[[ Information shown open ]]

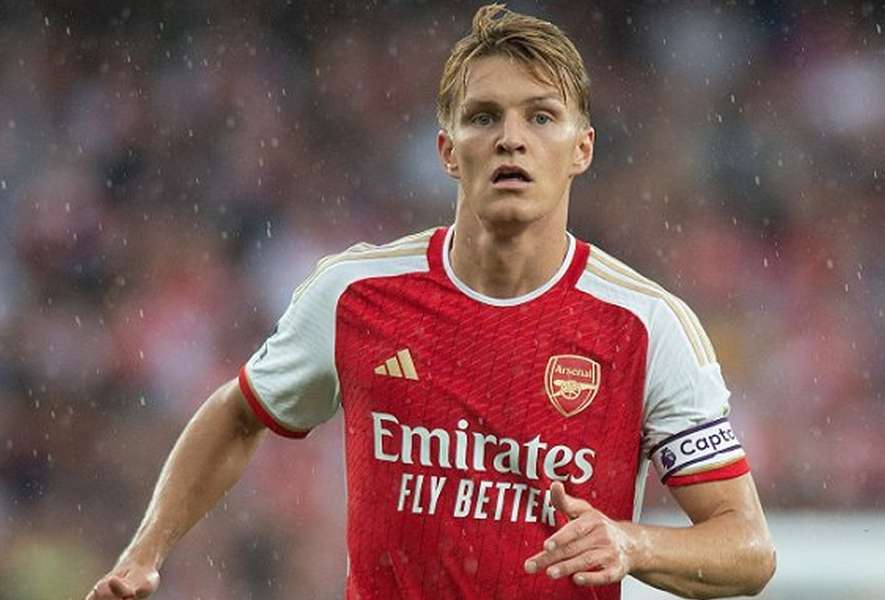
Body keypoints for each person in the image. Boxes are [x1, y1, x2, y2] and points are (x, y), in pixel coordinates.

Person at [87, 4, 775, 599]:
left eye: (541, 116)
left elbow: (747, 550)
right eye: (484, 117)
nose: (512, 137)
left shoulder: (646, 327)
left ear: (581, 149)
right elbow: (239, 415)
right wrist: (143, 552)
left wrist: (633, 544)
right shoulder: (356, 295)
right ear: (448, 150)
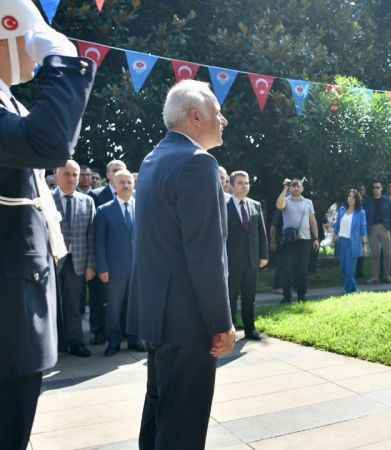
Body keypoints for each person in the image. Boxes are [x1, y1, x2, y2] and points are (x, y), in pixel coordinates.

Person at [0, 3, 94, 447]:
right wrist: (62, 59)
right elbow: (50, 142)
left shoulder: (9, 101)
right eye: (29, 38)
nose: (33, 52)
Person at [128, 80, 235, 450]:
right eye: (217, 112)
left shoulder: (153, 159)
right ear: (195, 116)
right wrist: (221, 323)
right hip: (188, 321)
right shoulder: (198, 163)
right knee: (183, 428)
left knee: (159, 415)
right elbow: (205, 254)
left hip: (159, 316)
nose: (223, 120)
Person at [94, 169, 144, 356]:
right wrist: (102, 268)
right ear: (114, 185)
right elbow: (99, 243)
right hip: (114, 270)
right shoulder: (104, 210)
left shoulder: (141, 208)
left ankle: (135, 340)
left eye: (129, 182)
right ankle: (113, 343)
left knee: (135, 307)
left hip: (137, 269)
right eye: (121, 182)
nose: (126, 185)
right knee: (113, 309)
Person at [53, 160, 96, 357]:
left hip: (77, 261)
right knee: (51, 302)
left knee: (73, 304)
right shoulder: (46, 199)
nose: (71, 178)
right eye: (66, 174)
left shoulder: (87, 201)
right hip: (52, 261)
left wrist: (91, 265)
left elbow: (91, 236)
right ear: (56, 175)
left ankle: (75, 342)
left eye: (74, 174)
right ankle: (55, 344)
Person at [226, 170, 269, 340]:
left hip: (252, 260)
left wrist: (264, 255)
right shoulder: (224, 206)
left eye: (247, 183)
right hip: (231, 261)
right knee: (230, 297)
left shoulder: (255, 205)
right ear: (231, 185)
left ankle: (250, 329)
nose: (244, 186)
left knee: (249, 297)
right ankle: (230, 331)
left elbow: (261, 233)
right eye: (240, 183)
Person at [88, 158, 127, 344]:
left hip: (125, 261)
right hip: (104, 257)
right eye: (114, 170)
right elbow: (94, 232)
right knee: (101, 298)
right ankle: (99, 331)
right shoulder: (96, 196)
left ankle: (125, 331)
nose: (117, 173)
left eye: (121, 169)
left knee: (125, 300)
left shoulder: (134, 198)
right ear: (108, 175)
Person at [276, 178, 319, 303]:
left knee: (303, 269)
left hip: (305, 240)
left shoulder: (308, 202)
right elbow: (279, 205)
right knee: (287, 269)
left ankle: (302, 296)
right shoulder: (286, 200)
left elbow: (312, 220)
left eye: (298, 185)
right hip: (289, 240)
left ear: (302, 188)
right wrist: (285, 188)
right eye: (293, 186)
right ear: (290, 188)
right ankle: (287, 297)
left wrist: (316, 238)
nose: (295, 188)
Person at [334, 189, 368, 293]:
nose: (350, 199)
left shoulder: (360, 213)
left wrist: (365, 245)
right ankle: (355, 289)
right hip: (341, 242)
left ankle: (347, 291)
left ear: (357, 199)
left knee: (349, 270)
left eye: (353, 197)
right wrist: (335, 235)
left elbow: (363, 229)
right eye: (349, 196)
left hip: (352, 243)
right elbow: (337, 224)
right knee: (343, 269)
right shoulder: (342, 210)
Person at [363, 180, 391, 283]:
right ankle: (375, 277)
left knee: (387, 253)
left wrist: (388, 227)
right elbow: (364, 216)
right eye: (374, 187)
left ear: (381, 189)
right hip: (372, 229)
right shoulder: (367, 202)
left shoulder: (387, 201)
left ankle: (387, 276)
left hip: (384, 228)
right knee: (375, 254)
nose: (376, 189)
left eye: (378, 187)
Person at [269, 209, 284, 292]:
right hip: (280, 241)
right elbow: (273, 228)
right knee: (280, 265)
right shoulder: (279, 211)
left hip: (287, 241)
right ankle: (277, 286)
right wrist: (273, 242)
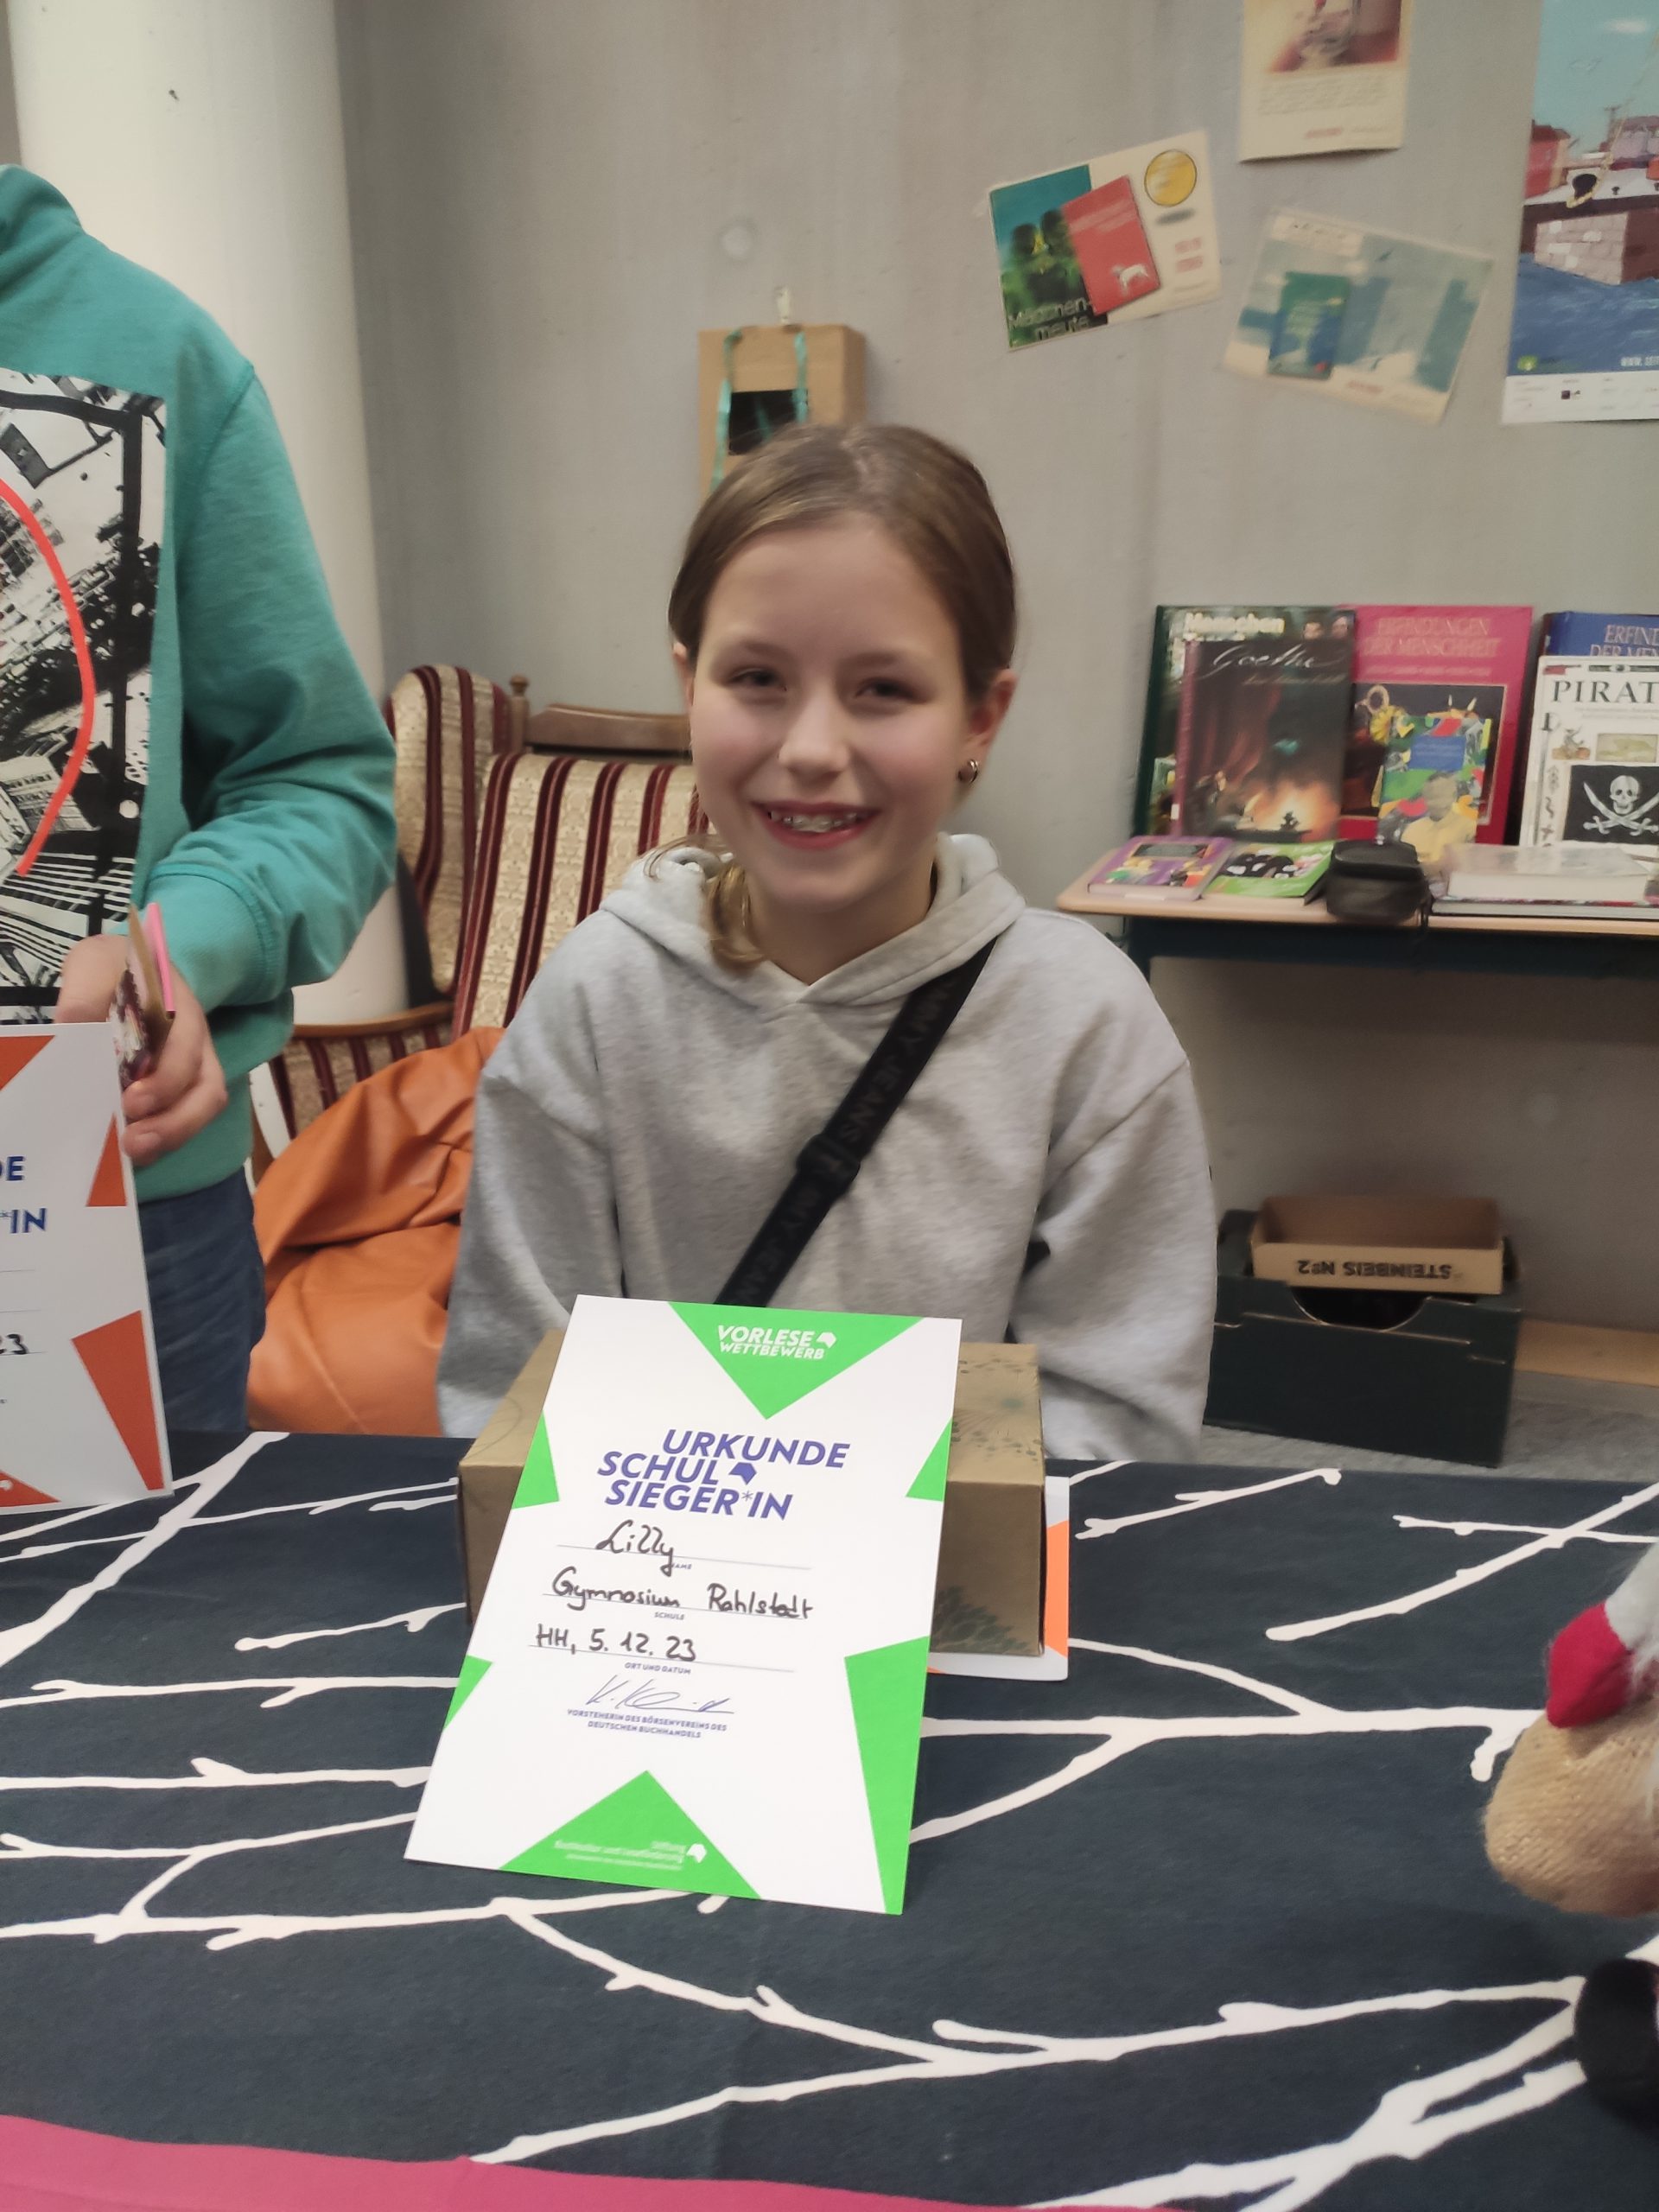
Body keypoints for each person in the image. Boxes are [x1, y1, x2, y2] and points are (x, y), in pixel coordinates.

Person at [440, 423, 1215, 1459]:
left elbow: (1113, 1426)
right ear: (689, 686)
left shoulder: (1089, 1028)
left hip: (969, 1564)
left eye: (883, 689)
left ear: (981, 717)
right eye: (758, 678)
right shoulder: (594, 1002)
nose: (811, 749)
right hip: (654, 1559)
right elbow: (517, 1392)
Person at [0, 166, 396, 1428]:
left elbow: (319, 781)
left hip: (98, 1214)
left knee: (122, 1572)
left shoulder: (160, 355)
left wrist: (176, 950)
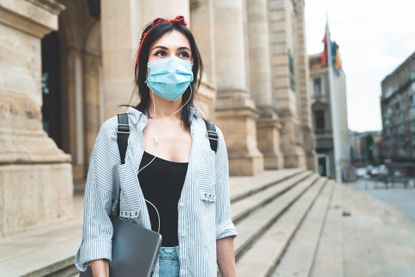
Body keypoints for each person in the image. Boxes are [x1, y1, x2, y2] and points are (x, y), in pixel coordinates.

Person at [74, 15, 238, 277]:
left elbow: (221, 227)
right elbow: (96, 223)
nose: (173, 61)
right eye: (161, 52)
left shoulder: (212, 139)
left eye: (183, 54)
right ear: (145, 65)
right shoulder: (116, 134)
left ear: (193, 67)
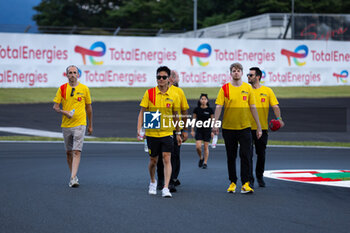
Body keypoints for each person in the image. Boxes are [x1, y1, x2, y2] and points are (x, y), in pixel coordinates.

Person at [212, 62, 262, 194]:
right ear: (230, 73)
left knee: (246, 155)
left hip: (245, 127)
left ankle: (246, 183)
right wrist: (215, 124)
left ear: (241, 73)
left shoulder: (248, 88)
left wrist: (259, 127)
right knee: (231, 156)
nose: (236, 72)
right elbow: (218, 107)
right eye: (234, 70)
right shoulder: (225, 88)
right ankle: (232, 182)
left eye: (239, 70)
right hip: (228, 128)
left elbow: (253, 107)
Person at [137, 66, 182, 198]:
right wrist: (139, 129)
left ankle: (166, 187)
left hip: (167, 132)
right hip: (152, 133)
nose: (161, 79)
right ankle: (152, 181)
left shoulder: (174, 95)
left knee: (167, 158)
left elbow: (176, 115)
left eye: (163, 77)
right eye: (158, 77)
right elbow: (142, 112)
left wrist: (178, 133)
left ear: (169, 79)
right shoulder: (149, 93)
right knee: (153, 160)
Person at [53, 65, 93, 188]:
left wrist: (90, 125)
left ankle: (72, 178)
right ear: (67, 75)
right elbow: (55, 107)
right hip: (66, 125)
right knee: (68, 153)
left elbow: (89, 108)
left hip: (80, 124)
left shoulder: (84, 89)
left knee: (76, 151)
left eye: (74, 72)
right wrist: (65, 112)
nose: (72, 75)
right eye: (70, 73)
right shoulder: (62, 89)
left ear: (78, 74)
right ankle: (74, 175)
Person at [247, 67, 285, 187]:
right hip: (246, 128)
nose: (248, 77)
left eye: (251, 75)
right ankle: (250, 179)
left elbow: (275, 106)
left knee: (261, 154)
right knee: (247, 154)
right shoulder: (245, 90)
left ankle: (259, 176)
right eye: (248, 75)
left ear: (258, 77)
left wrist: (279, 119)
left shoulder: (267, 91)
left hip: (262, 128)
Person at [156, 70, 189, 192]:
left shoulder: (178, 92)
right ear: (172, 79)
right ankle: (160, 180)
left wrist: (184, 129)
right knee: (160, 156)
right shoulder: (155, 91)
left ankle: (171, 180)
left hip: (175, 129)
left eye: (164, 77)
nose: (162, 79)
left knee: (174, 155)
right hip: (159, 129)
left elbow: (184, 111)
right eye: (161, 77)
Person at [191, 93, 214, 169]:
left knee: (205, 147)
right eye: (202, 99)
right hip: (199, 130)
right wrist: (192, 130)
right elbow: (193, 120)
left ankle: (205, 163)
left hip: (207, 130)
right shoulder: (196, 109)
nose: (203, 100)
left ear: (207, 100)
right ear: (200, 100)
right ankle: (201, 158)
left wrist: (213, 131)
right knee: (198, 147)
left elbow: (212, 121)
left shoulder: (210, 110)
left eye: (205, 99)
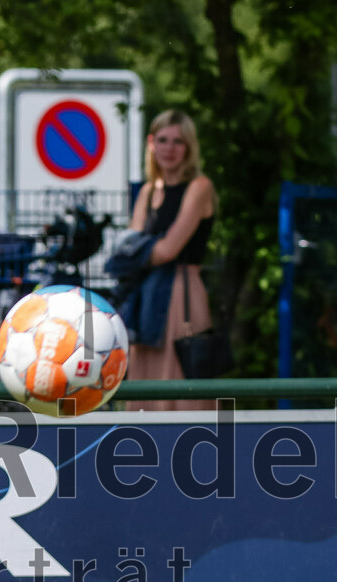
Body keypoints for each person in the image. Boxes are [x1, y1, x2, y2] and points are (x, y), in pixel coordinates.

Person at [124, 109, 217, 412]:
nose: (169, 148)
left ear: (189, 147)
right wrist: (141, 251)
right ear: (151, 143)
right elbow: (131, 250)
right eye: (162, 140)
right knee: (143, 389)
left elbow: (167, 250)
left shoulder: (200, 187)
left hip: (182, 296)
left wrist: (140, 251)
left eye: (178, 141)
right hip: (146, 298)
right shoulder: (148, 192)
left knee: (183, 385)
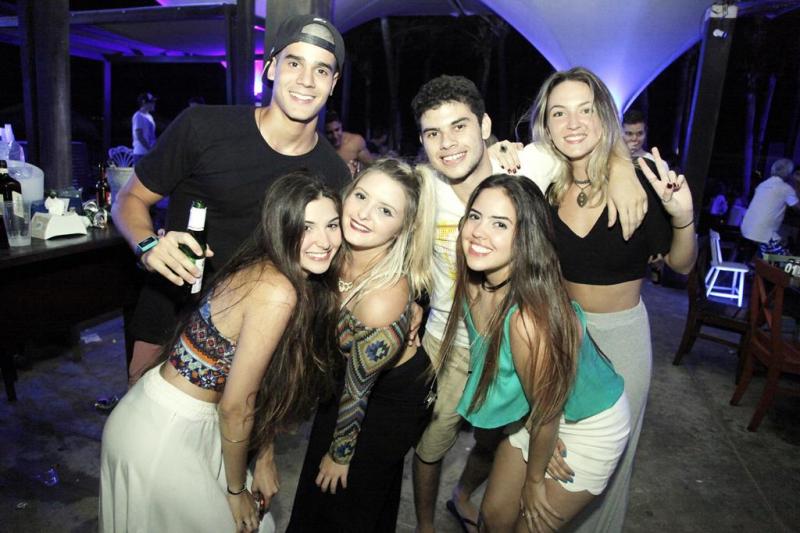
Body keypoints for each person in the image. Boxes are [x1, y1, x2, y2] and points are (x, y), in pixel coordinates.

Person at [409, 74, 648, 533]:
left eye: (460, 126)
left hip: (530, 352)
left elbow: (586, 138)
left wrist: (622, 167)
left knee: (497, 450)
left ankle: (465, 495)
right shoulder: (424, 188)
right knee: (437, 446)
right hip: (455, 346)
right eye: (433, 133)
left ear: (485, 126)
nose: (448, 143)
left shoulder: (530, 165)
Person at [113, 14, 350, 389]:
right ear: (270, 68)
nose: (306, 80)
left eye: (321, 70)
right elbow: (129, 199)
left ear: (333, 83)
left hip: (262, 338)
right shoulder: (203, 127)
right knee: (150, 421)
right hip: (173, 317)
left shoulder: (334, 173)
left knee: (240, 427)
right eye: (294, 63)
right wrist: (148, 246)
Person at [100, 171, 343, 533]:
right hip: (165, 432)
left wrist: (264, 456)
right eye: (306, 227)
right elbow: (236, 405)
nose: (324, 241)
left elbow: (261, 386)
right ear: (281, 227)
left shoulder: (272, 268)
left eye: (332, 225)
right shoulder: (277, 291)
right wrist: (236, 489)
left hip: (177, 418)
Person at [520, 66, 696, 532]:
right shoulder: (544, 185)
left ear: (604, 117)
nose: (573, 123)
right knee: (553, 457)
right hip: (561, 334)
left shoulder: (638, 181)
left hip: (621, 341)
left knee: (609, 467)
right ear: (546, 125)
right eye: (559, 113)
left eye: (585, 110)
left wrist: (683, 217)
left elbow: (681, 264)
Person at [439, 174, 630, 532]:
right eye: (475, 216)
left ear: (527, 237)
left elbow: (548, 411)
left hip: (588, 423)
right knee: (493, 518)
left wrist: (534, 481)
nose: (479, 232)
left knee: (529, 525)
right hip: (539, 412)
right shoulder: (475, 282)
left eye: (500, 224)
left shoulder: (530, 319)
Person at [286, 158, 436, 532]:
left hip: (390, 399)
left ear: (404, 227)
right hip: (347, 379)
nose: (364, 215)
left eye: (385, 210)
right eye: (361, 196)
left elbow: (357, 392)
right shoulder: (333, 250)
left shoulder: (382, 298)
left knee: (345, 496)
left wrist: (340, 456)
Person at [740, 158, 798, 256]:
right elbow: (797, 207)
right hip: (764, 233)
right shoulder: (785, 188)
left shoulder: (763, 185)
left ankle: (758, 262)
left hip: (747, 229)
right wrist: (796, 184)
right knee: (789, 262)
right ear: (789, 174)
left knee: (771, 251)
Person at [325, 110, 376, 175]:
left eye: (337, 130)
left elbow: (371, 166)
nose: (335, 136)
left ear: (341, 126)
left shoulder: (355, 142)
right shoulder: (322, 148)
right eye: (329, 133)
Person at [132, 92, 157, 164]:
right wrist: (149, 149)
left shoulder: (150, 117)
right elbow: (139, 136)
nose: (154, 104)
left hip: (148, 153)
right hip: (141, 153)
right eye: (151, 102)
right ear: (144, 102)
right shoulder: (138, 116)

[[ Information shown closed ]]

Print, from the entries above, the line with "right wrist: (139, 129)", the line with "left hip: (80, 124)" and all lines between them, exactly and with nothing else.

right wrist: (139, 129)
left ankle: (166, 187)
left hip: (167, 132)
right hip: (152, 133)
nose: (161, 79)
right ankle: (152, 181)
left shoulder: (174, 95)
left knee: (167, 158)
left elbow: (176, 115)
left eye: (163, 77)
right eye: (158, 77)
right elbow: (142, 112)
left wrist: (178, 133)
left ear: (169, 79)
right shoulder: (149, 93)
right knee: (153, 160)
Person at [53, 65, 93, 188]:
left wrist: (90, 125)
left ankle: (72, 178)
right ear: (67, 75)
right elbow: (55, 107)
right hip: (66, 125)
right knee: (68, 153)
left elbow: (89, 108)
left hip: (80, 124)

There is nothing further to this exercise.